Снова подскочил Дремлюга:
— Это по-каковски, ваше сиятельство! Что он сказал? А вы что сказали?
Врать было нечего, и Сергей Яковлевич перевел жандарму с латыни на русский[4], Дремлюга, очевидно, усомнился.
— Еще раз, — выкрикнул он, — ваше последнее слово!
Никитенко вдруг плюнул на него с высоты эшафота:
— Не крутись ты здесь! Падаль…
Прокурор из надзора повернулся к секретарю:
— Милейший! Занесите в протокол, что казнимый не выразил перед смертью никаких пожеланий и оставил последнее слово за собой.
— Я приду за ним! — крикнул Никитенко. — Я приду за своим последним словом!..
Мышецкий глянул сбоку на Чиколини: полицмейстер стоял серый, как тюремный забор, его пошатывало. Шурка сделал петлю пошире.

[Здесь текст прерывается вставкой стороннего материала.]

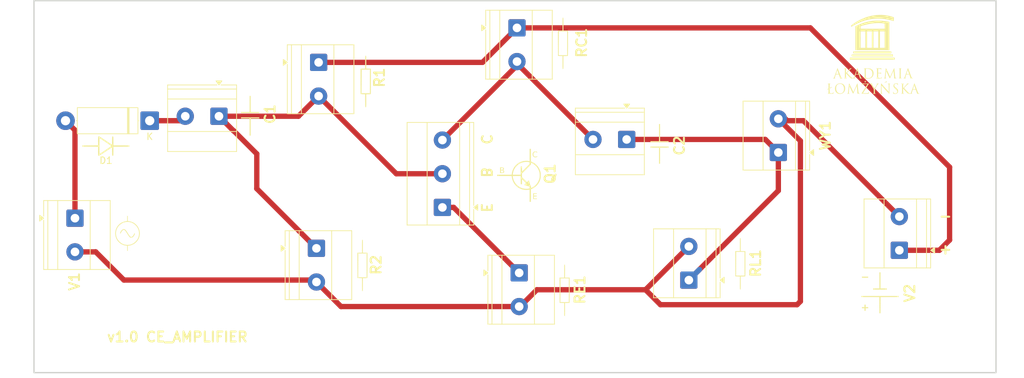
<source format=kicad_pcb>
(kicad_pcb
	(version 20241229)
	(generator "pcbnew")
	(generator_version "9.0")
	(general
		(thickness 1.6)
		(legacy_teardrops no)
	)
	(paper "A4")
	(layers
		(0 "F.Cu" signal)
		(2 "B.Cu" signal)
		(9 "F.Adhes" user "F.Adhesive")
		(11 "B.Adhes" user "B.Adhesive")
		(13 "F.Paste" user)
		(15 "B.Paste" user)
		(5 "F.SilkS" user "F.Silkscreen")
		(7 "B.SilkS" user "B.Silkscreen")
		(1 "F.Mask" user)
		(3 "B.Mask" user)
		(17 "Dwgs.User" user "User.Drawings")
		(19 "Cmts.User" user "User.Comments")
		(21 "Eco1.User" user "User.Eco1")
		(23 "Eco2.User" user "User.Eco2")
		(25 "Edge.Cuts" user)
		(27 "Margin" user)
		(31 "F.CrtYd" user "F.Courtyard")
		(29 "B.CrtYd" user "B.Courtyard")
		(35 "F.Fab" user)
		(33 "B.Fab" user)
		(39 "User.1" user)
		(41 "User.2" user)
		(43 "User.3" user)
		(45 "User.4" user)
	)
	(setup
		(pad_to_mask_clearance 0)
		(allow_soldermask_bridges_in_footprints no)
		(tenting front back)
		(pcbplotparams
			(layerselection 0x00000000_00000000_55555555_5755f5ff)
			(plot_on_all_layers_selection 0x00000000_00000000_00000000_00000000)
			(disableapertmacros no)
			(usegerberextensions no)
			(usegerberattributes yes)
			(usegerberadvancedattributes yes)
			(creategerberjobfile yes)
			(dashed_line_dash_ratio 12.000000)
			(dashed_line_gap_ratio 3.000000)
			(svgprecision 4)
			(plotframeref no)
			(mode 1)
			(useauxorigin no)
			(hpglpennumber 1)
			(hpglpenspeed 20)
			(hpglpendiameter 15.000000)
			(pdf_front_fp_property_popups yes)
			(pdf_back_fp_property_popups yes)
			(pdf_metadata yes)
			(pdf_single_document no)
			(dxfpolygonmode yes)
			(dxfimperialunits yes)
			(dxfusepcbnewfont yes)
			(psnegative no)
			(psa4output no)
			(plot_black_and_white yes)
			(sketchpadsonfab no)
			(plotpadnumbers no)
			(hidednponfab no)
			(sketchdnponfab yes)
			(crossoutdnponfab yes)
			(subtractmaskfromsilk no)
			(outputformat 1)
			(mirror no)
			(drillshape 0)
			(scaleselection 1)
			(outputdirectory "pliki wykonawcze wzmacniacz wspolny emiter/")
		)
	)
	(net 0 "")
	(net 1 "Net-(D1-K)")
	(net 2 "Net-(Q1-B)")
	(net 3 "Net-(Q1-C)")
	(net 4 "Net-(Q1-E)")
	(net 5 "Net-(V2-+)")
	(net 6 "AC")
	(net 7 "Net-(C2-Pad1)")
	(net 8 "Net-(D1-A)")
	(footprint "MountingHole:MountingHole_4.3mm_M4" (layer "F.Cu") (at 237.25 157.5))
	(footprint "TerminalBlock_Phoenix:TerminalBlock_Phoenix_MKDS-1,5-2-5.08_1x02_P5.08mm_Horizontal" (layer "F.Cu") (at 196.1725 148.795 90))
	(footprint "kicad moje pliki:bateria_symbol" (layer "F.Cu") (at 225 150.75 180))
	(footprint "kicad moje pliki:kondensator_bipolarny_symbol" (layer "F.Cu") (at 191.75 128.25 -90))
	(footprint "MountingHole:MountingHole_4.3mm_M4" (layer "F.Cu") (at 101.75 157.25))
	(footprint "TerminalBlock_Phoenix:TerminalBlock_Phoenix_MKDS-1,5-2-5.08_1x02_P5.08mm_Horizontal" (layer "F.Cu") (at 140 144 -90))
	(footprint "TerminalBlock_Phoenix:TerminalBlock_Phoenix_MKDS-1,5-3-5.08_1x03_P5.08mm_Horizontal" (layer "F.Cu") (at 159 137.83 90))
	(footprint "TerminalBlock_Phoenix:TerminalBlock_Phoenix_MKDS-1,5-2-5.08_1x02_P5.08mm_Horizontal" (layer "F.Cu") (at 209.6725 129.545 90))
	(footprint "MountingHole:MountingHole_4.3mm_M4" (layer "F.Cu") (at 102.75 112))
	(footprint "kicad moje pliki:rezystor_symbol" (layer "F.Cu") (at 147.5 118.75 90))
	(footprint "kicad moje pliki:rezystor_symbol" (layer "F.Cu") (at 177.5 150.25 90))
	(footprint "kicad moje pliki:rezystor_symbol" (layer "F.Cu") (at 147 146.5 90))
	(footprint "MountingHole:MountingHole_4.3mm_M4" (layer "F.Cu") (at 237.25 112))
	(footprint "kicad moje pliki:rezystor_symbol" (layer "F.Cu") (at 204 146.25 90))
	(footprint "kicad moje pliki:dioda_prostownicza" (layer "F.Cu") (at 108.5 128.5))
	(footprint "TerminalBlock_Phoenix:TerminalBlock_Phoenix_MKDS-1,5-2-5.08_1x02_P5.08mm_Horizontal" (layer "F.Cu") (at 103.5775 139.455 -90))
	(footprint "TerminalBlock_Phoenix:TerminalBlock_Phoenix_MKDS-1,5-2-5.08_1x02_P5.08mm_Horizontal" (layer "F.Cu") (at 170.25 110.75 -90))
	(footprint "TerminalBlock_Phoenix:TerminalBlock_Phoenix_MKDS-1,5-2-5.08_1x02_P5.08mm_Horizontal" (layer "F.Cu") (at 227.9225 144.295 90))
	(footprint "TerminalBlock_Phoenix:TerminalBlock_Phoenix_MKDS-1,5-2-5.08_1x02_P5.08mm_Horizontal" (layer "F.Cu") (at 125.295 124.0775 180))
	(footprint "TerminalBlock_Phoenix:TerminalBlock_Phoenix_MKDS-1,5-2-5.08_1x02_P5.08mm_Horizontal" (layer "F.Cu") (at 186.795 127.5775 180))
	(footprint "kicad moje pliki:kondensator_bipolarny_symbol" (layer "F.Cu") (at 130 124 90))
	(footprint "kicad moje pliki:rezystor_symbol" (layer "F.Cu") (at 147.5 118.75 90))
	(footprint "TerminalBlock_Phoenix:TerminalBlock_Phoenix_MKDS-1,5-2-5.08_1x02_P5.08mm_Horizontal" (layer "F.Cu") (at 140.3275 115.955 -90))
	(footprint "Diode_THT:D_5W_P12.70mm_Horizontal" (layer "F.Cu") (at 114.85 124.75 180))
	(footprint "TerminalBlock_Phoenix:TerminalBlock_Phoenix_MKDS-1,5-2-5.08_1x02_P5.08mm_Horizontal" (layer "F.Cu") (at 170.5775 147.705 -90))
	(footprint "kicad moje pliki:LOGO_AL" (layer "F.Cu") (at 223.999213 115.495923))
	(footprint "kicad moje pliki:tranzystor_symbol"
		(layer "F.Cu")
		(uuid "f59a11c8-7742-4375-b02c-adc6fb8258ff")
		(at 171.25 132.995)
		(property "Reference" "G***"
			(at 0 0 0)
			(layer "F.SilkS")
			(hide yes)
			(uuid "26bf2140-e7f1-4c6b-bdee-c6ddcf9d6315")
			(effects
				(font
					(size 1.5 1.5)
					(thickness 0.3)
				)
			)
		)
		(property "Value" "LOGO"
			(at 0.75 0 0)
			(layer "F.SilkS")
			(hide yes)
			(uuid "3cbc92c5-7d44-47ee-a42b-ccf94b42822e")
			(effects
				(font
					(size 1.5 1.5)
					(thickness 0.3)
				)
			)
		)
		(property "Datasheet" ""
			(at 0 0 0)
			(layer "F.Fab")
			(hide yes)
			(uuid "f39aa0ab-e18b-4dba-bdb3-58785830cbf9")
			(effects
				(font
					(size 1.27 1.27)
					(thickness 0.15)
				)
			)
		)
		(property "Description" ""
			(at 0 0 0)
			(layer "F.Fab")
			(hide yes)
			(uuid "9d664156-90b4-4dba-9ead-9558c12a45af")
			(effects
				(font
					(size 1.27 1.27)
					(thickness 0.15)
				)
			)
		)
		(attr board_only exclude_from_pos_files exclude_from_bom)
		(fp_poly
			(pts
				(xy 1.715 2.704435) (xy 1.99 2.71) (xy 1.99 2.76) (xy 1.988778 2.782064) (xy 1.980421 2.796655)
				(xy 1.957887 2.805596) (xy 1.914138 2.810709) (xy 1.842132 2.813818) (xy 1.775 2.815676) (xy 1.56 2.821353)
				(xy 1.56 2.940676) (xy 1.56 3.06) (xy 1.771328 3.06) (xy 1.982656 3.06) (xy 1.976328 3.115) (xy 1.97 3.17)
				(xy 1.765 3.175699) (xy 1.56 3.181399) (xy 1.56 3.330699) (xy 1.56 3.48) (xy 1.78 3.48) (xy 2 3.48)
				(xy 2 3.53) (xy 2 3.58) (xy 1.72 3.58) (xy 1.44 3.58) (xy 1.44 3.139435) (xy 1.44 2.698871)
			)
			(stroke
				(width 0)
				(type solid)
			)
			(fill yes)
			(layer "F.SilkS")
			(uuid "8548e2c8-7a33-4f79-817f-e140e5fbb92f")
		)
		(fp_poly
			(pts
				(xy 1.819672 -3.614704) (xy 1.934906 -3.595492) (xy 2.012803 -3.56211) (xy 2.053452 -3.514509) (xy 2.06 -3.479487)
				(xy 2.055254 -3.432925) (xy 2.037816 -3.423067) (xy 2.002881 -3.4474) (xy 2.001316 -3.448809) (xy 1.947199 -3.479752)
				(xy 1.870098 -3.503102) (xy 1.786842 -3.515132) (xy 1.714812 -3.512223) (xy 1.61863 -3
... [28501 chars truncated]
</source>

— Сладкий мой, — сказал он, — ты воротничок-то сыми… Так тебе поспособнее будет!
— Кончай измываться, — сказал Чиколини. — Вешай…
Шурка связал руки семинариста, качнул доску.
— Оп-пля, — произнес он.
Со скрипом натянулась веревка, хрустнула поперечина виселицы. Никитенко повис и два раза перевернулся вокруг, дрыгнув поочередно ногами, словно отталкиваясь: левой, правой.
— Смири! — велел Дремлюга. — Не видишь, что ли?
Шурка обхватил ноги висельника и потянул его вниз. Тот перестал дергаться, задрал лицо кверху. На черемуху снова уселась птица, запела в душных благоуханных зарослях.
— Отметьте время, — распорядился Дремлюга. Прокурор из надзора щелкнул крышкой часов:
— Пять часов двадцать семь минут…
— В протокол!
— Отмечаю, — бойко ответил писарь.
Бруно Иванович Чиколини, озлобясь, саданул палача по ногам концом задранных от пояса ножен:
— Да отпусти его, клещ худой! Что ты его обнимаешь?
— Нельзя-с, — ответил Шурка с улыбкой. — Они еще доходят.
— Врача! — позвал Дремлюга.
Мелкими шажками приблизился врач. Мышецкий задержал его перед виселицей:
— Так не забудьте записать о повреждении ноги.
Он подхватил Чиколини за рукав и повлек к выходу:
— Идите, Бруно Иванович, долг исполнен.
Чиколини через плечо свое еще долго кричал палачу
— Да отпусти ты его… Слышишь? Отпусти…
На выходе со двора полицмейстер метнулся за угол, и его тут же жестоко вырвало. Он вернулся обратно, жалкий и растрепанный.
— Не могу я, — признался он, страдая.
— Эх, Бруно Иваныч! Как же вы оказались в полиции?
Сергей Яковлевич подсадил его — расслабшего — в коляску:
— Садитесь… совсем раскисли!
Лошади тронули легкой рысью.
— Да я же рассказывал… Был я в Липецке! Хороший, доложу я вам, городок. Обыватели — чистое золото…
Мышецкий почти не слушал. Он был поражен, что убийство человека не произвело на него должного впечатления. Это открытие было для него отчасти неприятно. Страдания Чиколини казались естественнее для здорового человека…
«Впрочем, — оправдывал он себя, — здесь виновно мое воспитание в буквенном духе исполнения законности…»
— Хороший городок, говорите? — переспросил он.
— Куда тут нашему Уренску!
1
Россия того времени повально страдала эпидемией собирания денег — по копеечке, по копеечке, все собирали да собирали, благодарили подаятелей — устно и печатно, сугубо и трегубо.
Публика уже привыкла жертвовать, втянулась в это, как в повинность: то мужики голодают, то авиатор опять разбился, то глухонемых некуда пристроить, то — вот ужас! — в Эфиопии плохо обстоит дело с народной грамотностью.
Однажды в Никитинском цирке акробат поднялся под самый купол, отцепил себя от лонжи и честно заявил с высоты, что ему позарез нужно сто четырнадцать рублей, иначе… — и он показал рукой вниз: просто и понятно. Нужные сто четырнадцать рублей тут же собрали, пустив шапку по кругу, после чего акробат счастливо завертелся под куполом шапито.